Chart interpretation exercises:

====

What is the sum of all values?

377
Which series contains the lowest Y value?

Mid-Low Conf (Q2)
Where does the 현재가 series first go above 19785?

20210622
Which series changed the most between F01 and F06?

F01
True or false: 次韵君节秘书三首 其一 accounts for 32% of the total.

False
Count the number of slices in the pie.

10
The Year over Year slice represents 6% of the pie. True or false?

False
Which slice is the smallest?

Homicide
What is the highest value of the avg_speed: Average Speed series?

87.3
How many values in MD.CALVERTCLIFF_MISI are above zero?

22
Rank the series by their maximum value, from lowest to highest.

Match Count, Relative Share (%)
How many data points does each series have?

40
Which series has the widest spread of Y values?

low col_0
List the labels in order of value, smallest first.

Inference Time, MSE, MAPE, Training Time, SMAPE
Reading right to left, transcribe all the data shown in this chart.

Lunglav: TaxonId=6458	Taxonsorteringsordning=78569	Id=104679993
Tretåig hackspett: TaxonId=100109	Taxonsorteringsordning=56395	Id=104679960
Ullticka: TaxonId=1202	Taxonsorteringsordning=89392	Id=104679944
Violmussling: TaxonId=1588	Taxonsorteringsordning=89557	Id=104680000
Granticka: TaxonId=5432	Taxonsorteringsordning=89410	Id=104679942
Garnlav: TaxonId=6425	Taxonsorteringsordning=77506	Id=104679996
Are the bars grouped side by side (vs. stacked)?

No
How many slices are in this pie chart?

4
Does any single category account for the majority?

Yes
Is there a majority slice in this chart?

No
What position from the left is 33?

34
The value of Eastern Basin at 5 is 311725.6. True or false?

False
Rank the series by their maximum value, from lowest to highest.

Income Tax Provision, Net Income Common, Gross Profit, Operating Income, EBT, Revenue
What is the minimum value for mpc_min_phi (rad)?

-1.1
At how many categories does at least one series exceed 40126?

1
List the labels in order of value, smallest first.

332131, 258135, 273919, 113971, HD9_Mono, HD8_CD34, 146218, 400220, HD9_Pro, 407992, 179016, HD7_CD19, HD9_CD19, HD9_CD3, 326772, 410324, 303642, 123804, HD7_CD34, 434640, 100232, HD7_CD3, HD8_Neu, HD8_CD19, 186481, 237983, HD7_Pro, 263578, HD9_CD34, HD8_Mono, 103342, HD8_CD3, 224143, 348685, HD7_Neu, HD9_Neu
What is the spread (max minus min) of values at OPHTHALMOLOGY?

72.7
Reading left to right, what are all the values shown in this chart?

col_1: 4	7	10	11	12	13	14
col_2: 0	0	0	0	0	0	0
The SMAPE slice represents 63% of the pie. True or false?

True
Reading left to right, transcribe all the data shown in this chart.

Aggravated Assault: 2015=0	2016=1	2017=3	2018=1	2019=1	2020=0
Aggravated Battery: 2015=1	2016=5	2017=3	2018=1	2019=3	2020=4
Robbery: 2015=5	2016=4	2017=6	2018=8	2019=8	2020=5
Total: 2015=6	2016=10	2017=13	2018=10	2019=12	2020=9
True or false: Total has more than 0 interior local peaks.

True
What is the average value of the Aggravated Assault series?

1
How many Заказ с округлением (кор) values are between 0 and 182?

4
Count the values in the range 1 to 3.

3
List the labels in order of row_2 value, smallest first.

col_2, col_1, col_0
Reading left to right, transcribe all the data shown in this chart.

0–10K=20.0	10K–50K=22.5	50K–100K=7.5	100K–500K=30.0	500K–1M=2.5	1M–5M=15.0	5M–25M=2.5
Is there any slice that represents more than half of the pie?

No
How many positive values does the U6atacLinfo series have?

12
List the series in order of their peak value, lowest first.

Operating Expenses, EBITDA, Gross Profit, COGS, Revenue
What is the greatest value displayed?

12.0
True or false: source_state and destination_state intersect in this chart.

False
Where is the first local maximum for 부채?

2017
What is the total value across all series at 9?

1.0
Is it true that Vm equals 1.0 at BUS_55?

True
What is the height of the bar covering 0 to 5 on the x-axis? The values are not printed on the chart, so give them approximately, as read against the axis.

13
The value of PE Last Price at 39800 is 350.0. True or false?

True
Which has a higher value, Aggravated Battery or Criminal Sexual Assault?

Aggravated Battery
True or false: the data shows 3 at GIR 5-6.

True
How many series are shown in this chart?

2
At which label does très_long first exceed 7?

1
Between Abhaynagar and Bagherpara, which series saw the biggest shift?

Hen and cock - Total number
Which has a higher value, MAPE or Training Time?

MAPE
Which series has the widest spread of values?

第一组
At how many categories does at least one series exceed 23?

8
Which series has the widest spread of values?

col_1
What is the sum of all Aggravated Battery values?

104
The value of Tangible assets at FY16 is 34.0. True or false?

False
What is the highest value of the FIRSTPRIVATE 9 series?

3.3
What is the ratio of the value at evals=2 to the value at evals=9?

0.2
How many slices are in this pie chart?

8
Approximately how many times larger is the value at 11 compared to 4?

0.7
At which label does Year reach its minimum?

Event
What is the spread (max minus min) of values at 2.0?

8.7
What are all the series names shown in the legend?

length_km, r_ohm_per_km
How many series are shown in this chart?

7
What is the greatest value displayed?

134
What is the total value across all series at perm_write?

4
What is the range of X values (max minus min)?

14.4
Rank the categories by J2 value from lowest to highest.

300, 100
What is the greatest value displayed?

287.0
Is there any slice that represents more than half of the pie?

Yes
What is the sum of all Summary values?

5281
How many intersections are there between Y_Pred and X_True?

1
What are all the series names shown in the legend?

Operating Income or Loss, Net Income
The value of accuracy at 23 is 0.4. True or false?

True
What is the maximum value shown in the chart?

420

====

● To do
Locate each line above that contains the string "Taxonsorteringsordning", and copy those lines out in full.

● Solved exercise
Lunglav: TaxonId=6458	Taxonsorteringsordning=78569	Id=104679993
Tretåig hackspett: TaxonId=100109	Taxonsorteringsordning=56395	Id=104679960
Ullticka: TaxonId=1202	Taxonsorteringsordning=89392	Id=104679944
Violmussling: TaxonId=1588	Taxonsorteringsordning=89557	Id=104680000
Granticka: TaxonId=5432	Taxonsorteringsordning=89410	Id=104679942
Garnlav: TaxonId=6425	Taxonsorteringsordning=77506	Id=104679996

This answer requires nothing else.